#### [What you have to do]
With no images included, output each entry below exactly as it appears.

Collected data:
____________________
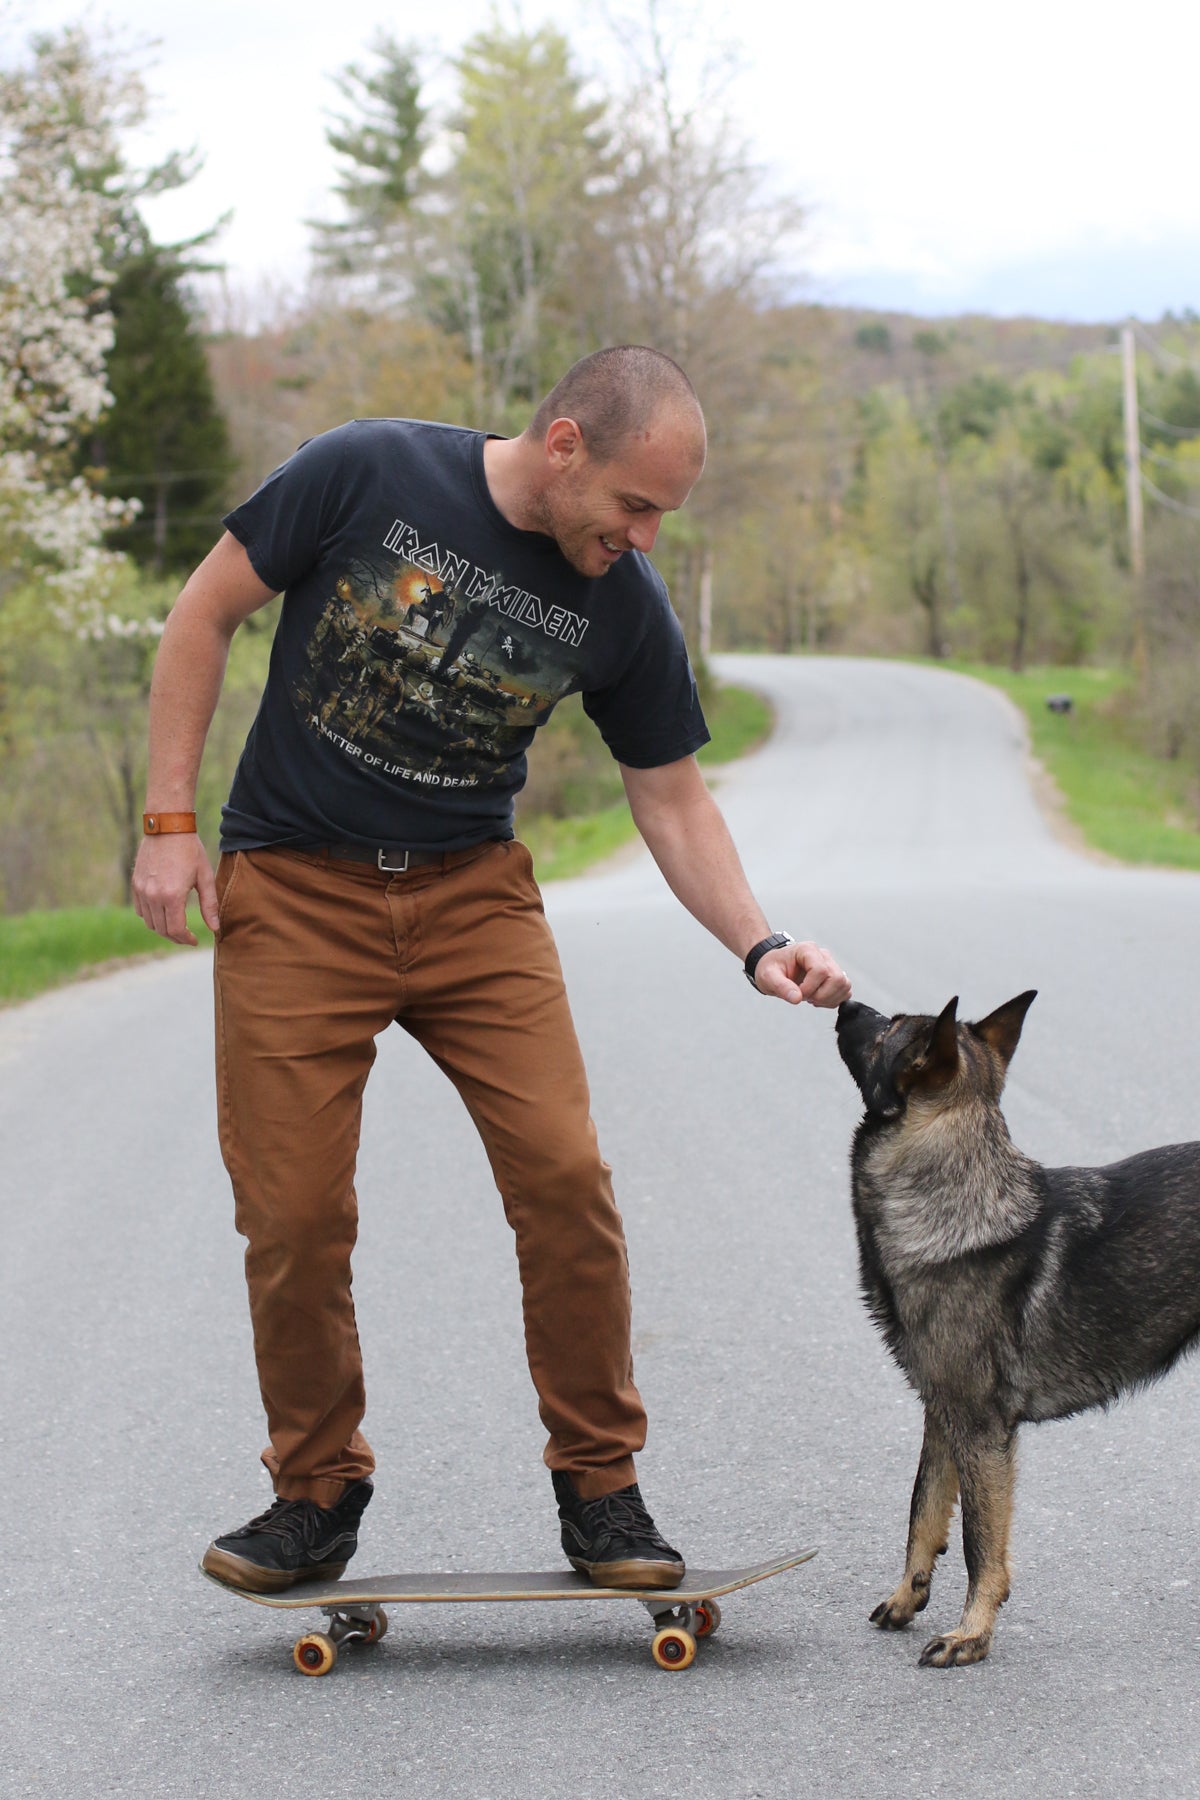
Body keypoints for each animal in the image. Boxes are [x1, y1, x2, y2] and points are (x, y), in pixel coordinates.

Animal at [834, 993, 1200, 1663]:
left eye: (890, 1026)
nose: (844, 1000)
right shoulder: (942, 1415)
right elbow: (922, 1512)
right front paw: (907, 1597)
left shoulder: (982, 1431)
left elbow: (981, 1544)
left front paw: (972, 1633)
____________________
#### [Task response]
Body keypoints for each animal in the image. Boxes are [x1, y1, x2, y2] and points are (x, y), in pixel coordinates.

Animal at [834, 993, 1200, 1663]:
left eye: (890, 1026)
nose: (844, 1000)
right shoulder: (942, 1415)
right elbow: (922, 1512)
right front paw: (907, 1597)
left shoulder: (982, 1431)
left elbow: (981, 1544)
left front paw: (972, 1633)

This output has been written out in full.